**Things to do:**
A. Using the passage on judicial preferences, explain in one to three sentences why judges whose outcome preferences match those of the elected political branches do not challenge their policies.
B. Proceed with the passage on judicial preferences, picking up right after its final sentence.
Page extract Start Marker
In other scenarios, scholars have advanced alternative explanations that center on the insufficiency of the political context itself to explain judicial behavior, pointing to the influence of sincere judicial preferences either on substantive policy views held by the judges (“outcome” preferences), or their conceptions of the proper scope of judicial intervention in politics (“role preferences”). Indeed, the very first wave of studies on the judicialization of politics worldwide understood that, for judicial participation in politics to happen, judges must have both (i) expansive role preferences and (ii) outcome preferences that do not perfectly match those of the elected political branches (Tate, 1995). If (i) is absent, judges will not consider that they should second-guess decisions made by politicians. According to Couso & Hilbink (2011), this is the case of the Chilean Constitutional Court from its creation to the middle of the 2000s. When (ii) is absent, judges will largely agree with the political branches and therefore not need to challenge their policies. According to Brinks (2004), this is, in part, what we see in Argentina in the 1990s, and to some extent Brazil in the 1990s as well.
Page extract End Marker
Study material Start Marker
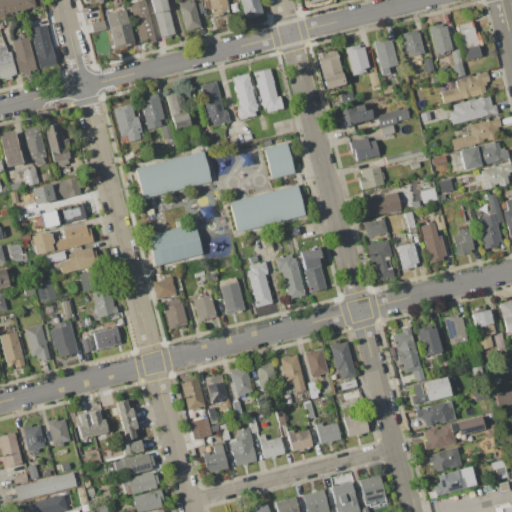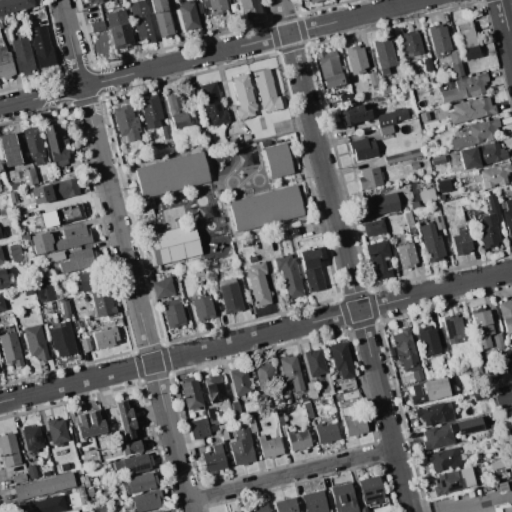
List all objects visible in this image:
building: (88, 0)
building: (96, 1)
building: (310, 1)
building: (312, 1)
building: (14, 5)
building: (14, 5)
building: (216, 6)
building: (216, 6)
building: (249, 7)
building: (249, 8)
building: (188, 14)
building: (187, 15)
building: (160, 17)
building: (161, 18)
building: (140, 21)
road: (506, 21)
building: (140, 22)
building: (0, 26)
building: (97, 26)
building: (118, 28)
building: (118, 29)
road: (178, 30)
building: (438, 38)
building: (438, 38)
building: (467, 40)
building: (468, 40)
building: (410, 43)
building: (411, 43)
building: (41, 46)
building: (41, 46)
road: (209, 54)
building: (383, 54)
building: (22, 55)
building: (383, 55)
building: (22, 56)
building: (454, 56)
building: (355, 59)
building: (356, 59)
building: (5, 62)
building: (5, 64)
building: (427, 64)
building: (328, 69)
building: (329, 69)
building: (456, 69)
building: (372, 78)
building: (432, 80)
building: (386, 88)
building: (464, 88)
building: (464, 88)
building: (266, 90)
building: (266, 91)
building: (243, 96)
building: (243, 97)
building: (212, 104)
building: (212, 104)
building: (175, 109)
building: (470, 109)
building: (470, 109)
building: (176, 110)
building: (150, 111)
building: (150, 112)
building: (353, 114)
building: (354, 114)
building: (391, 116)
building: (423, 116)
building: (391, 117)
building: (125, 122)
building: (126, 123)
building: (385, 130)
building: (165, 131)
building: (476, 133)
building: (477, 133)
building: (246, 137)
building: (33, 144)
building: (55, 144)
building: (33, 145)
building: (55, 145)
building: (362, 148)
building: (8, 149)
building: (9, 149)
building: (363, 149)
building: (480, 154)
building: (404, 155)
building: (481, 155)
building: (277, 160)
building: (277, 160)
building: (437, 160)
building: (413, 165)
building: (0, 169)
building: (171, 174)
building: (171, 174)
building: (493, 175)
building: (28, 176)
building: (493, 176)
building: (369, 177)
building: (369, 178)
building: (443, 185)
building: (53, 191)
building: (54, 191)
building: (380, 204)
building: (379, 205)
building: (265, 208)
building: (265, 208)
building: (415, 213)
building: (61, 215)
building: (508, 217)
building: (508, 218)
building: (47, 219)
building: (438, 222)
building: (408, 224)
building: (490, 224)
building: (490, 224)
building: (373, 227)
building: (373, 227)
building: (0, 235)
building: (60, 239)
building: (60, 239)
building: (460, 241)
building: (461, 242)
building: (431, 243)
building: (431, 243)
building: (172, 244)
building: (173, 244)
road: (125, 255)
road: (345, 255)
building: (404, 255)
building: (53, 256)
building: (405, 256)
building: (1, 257)
building: (16, 258)
building: (251, 259)
building: (378, 259)
building: (378, 259)
building: (77, 260)
building: (78, 260)
building: (311, 269)
building: (311, 269)
building: (197, 272)
building: (288, 275)
building: (210, 276)
building: (289, 276)
building: (2, 278)
building: (88, 280)
building: (89, 280)
building: (257, 283)
building: (257, 284)
building: (162, 287)
building: (162, 288)
rooftop solar panel: (40, 289)
building: (44, 291)
building: (44, 291)
building: (229, 295)
building: (229, 295)
building: (102, 303)
building: (102, 303)
building: (1, 304)
building: (65, 307)
building: (202, 307)
building: (202, 308)
building: (173, 313)
building: (173, 313)
building: (505, 315)
building: (505, 315)
building: (82, 322)
building: (481, 327)
building: (481, 328)
building: (453, 329)
building: (453, 329)
building: (105, 337)
building: (105, 337)
road: (256, 337)
building: (61, 339)
building: (61, 339)
building: (427, 340)
building: (427, 340)
building: (35, 341)
building: (497, 341)
building: (35, 342)
building: (85, 344)
building: (10, 349)
building: (10, 349)
building: (404, 349)
building: (404, 350)
building: (340, 359)
building: (341, 360)
building: (314, 362)
building: (314, 362)
building: (290, 372)
building: (291, 372)
building: (262, 375)
building: (416, 375)
building: (264, 376)
building: (496, 379)
building: (239, 381)
building: (239, 382)
building: (346, 385)
building: (213, 387)
building: (214, 388)
building: (310, 389)
building: (428, 390)
building: (428, 390)
building: (190, 392)
building: (283, 393)
building: (346, 394)
building: (479, 394)
building: (502, 399)
building: (503, 400)
building: (235, 408)
building: (307, 410)
building: (433, 413)
building: (434, 413)
building: (210, 415)
building: (279, 417)
building: (124, 419)
building: (89, 424)
building: (89, 424)
building: (251, 424)
building: (353, 425)
building: (354, 425)
building: (198, 428)
building: (198, 428)
building: (212, 428)
building: (126, 429)
building: (492, 429)
building: (56, 431)
building: (56, 431)
building: (222, 432)
building: (325, 432)
building: (326, 432)
building: (448, 432)
building: (448, 432)
building: (31, 437)
building: (32, 437)
building: (297, 440)
building: (298, 440)
building: (129, 446)
building: (269, 446)
building: (241, 447)
building: (241, 447)
building: (269, 447)
building: (8, 449)
building: (8, 450)
building: (492, 454)
building: (213, 459)
building: (214, 459)
building: (442, 459)
building: (442, 459)
building: (132, 463)
building: (132, 464)
building: (63, 466)
building: (497, 469)
road: (291, 475)
building: (19, 478)
building: (453, 480)
building: (453, 480)
building: (141, 482)
building: (85, 483)
building: (139, 483)
building: (42, 486)
building: (43, 486)
building: (370, 488)
rooftop solar panel: (377, 491)
building: (88, 492)
building: (372, 492)
building: (476, 492)
rooftop solar panel: (366, 493)
building: (81, 495)
building: (342, 498)
rooftop solar panel: (373, 498)
building: (145, 500)
building: (146, 501)
building: (313, 501)
building: (313, 501)
building: (92, 502)
road: (478, 502)
building: (46, 504)
building: (42, 505)
building: (284, 505)
building: (285, 505)
building: (97, 508)
building: (256, 509)
building: (257, 509)
building: (362, 509)
building: (501, 509)
building: (156, 511)
building: (160, 511)
building: (235, 511)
Study material End Marker
**Outputs in order:**
A. When judges' outcome preferences are not different from those of the elected political branches, the judges largely agree with those branches. They therefore have no need to challenge the branches' policies.

B.
These possible combinations have been mapped in many of the existing case studies on Latin American countries. However, while existing studies tend to look for judicial preferences manifesting themselves in how judges use the powers they have, it is also possible that they influence how judges interpret and define the powers they have. In this second case, preferences can become institutional design. Consider, for example, how the first generation of Colombian Constitutional Court justices significantly expanded the (already significant) powers they received from the 1991 Constitution. First, the court granted itself the power to vacate decisions by lower courts by allowing tutela to be filed against judicial decisions; in doing so, it expanded access to its jurisdiction while at the same giving itself an effective mechanism to enforce its views of the constitution on the lower courts (Uprimny, 2006). Second, it expanded the effect of decisions on individual tutelas, announcing that they could have effect beyond the parties of case, depending on certain circumstances (Espinosa & Landau, 2017). Third, it granted itself the power to review the substance of executive decrees related to state of siege provisions of the constitution. Fourth, it fashioned a doctrine of constitutional “unamendability” -the “constitutional replacement doctrine”- and placed itself as the guardian of the substance of constitutional changes17.

The Colombian constitution-makers designed a powerful court, but the first generation of constitutional judges greatly expanded on this already generous blueprint. But restrictive role preferences can have similar impacts on institutional design. In the late 1980s and early 1990s, in a series of cases after the enactment of the new constitution, the SFT interpreted many of their own constitutional powers in restrictive ways. First, they restricted access to the Ações Diretas de Inconstitucionalidade (ADIs), the main abstract review mechanism created by the constitution. They did so by requiring that certain plaintiffs granted standing to use ADIs by the constitutional text actually only challenge laws that had a substantive connection, or “subject-matter pertinence” (pertinência temática), with the plaintiff’s primary institutional activities. In this class of second-class plaintiffs, the SFT placed the only two non-state, strictly societal actors to which the constitution had granted standing (Arguelhes, 2014)18. Creating such a distinction between plaintiffs makes little sense in a system of abstract constitutional review in which, in theory, the court’s jurisdiction is triggered as an objective defense of the constitutional order against unconstitutional laws, not to protect a given entity’s rights or interests.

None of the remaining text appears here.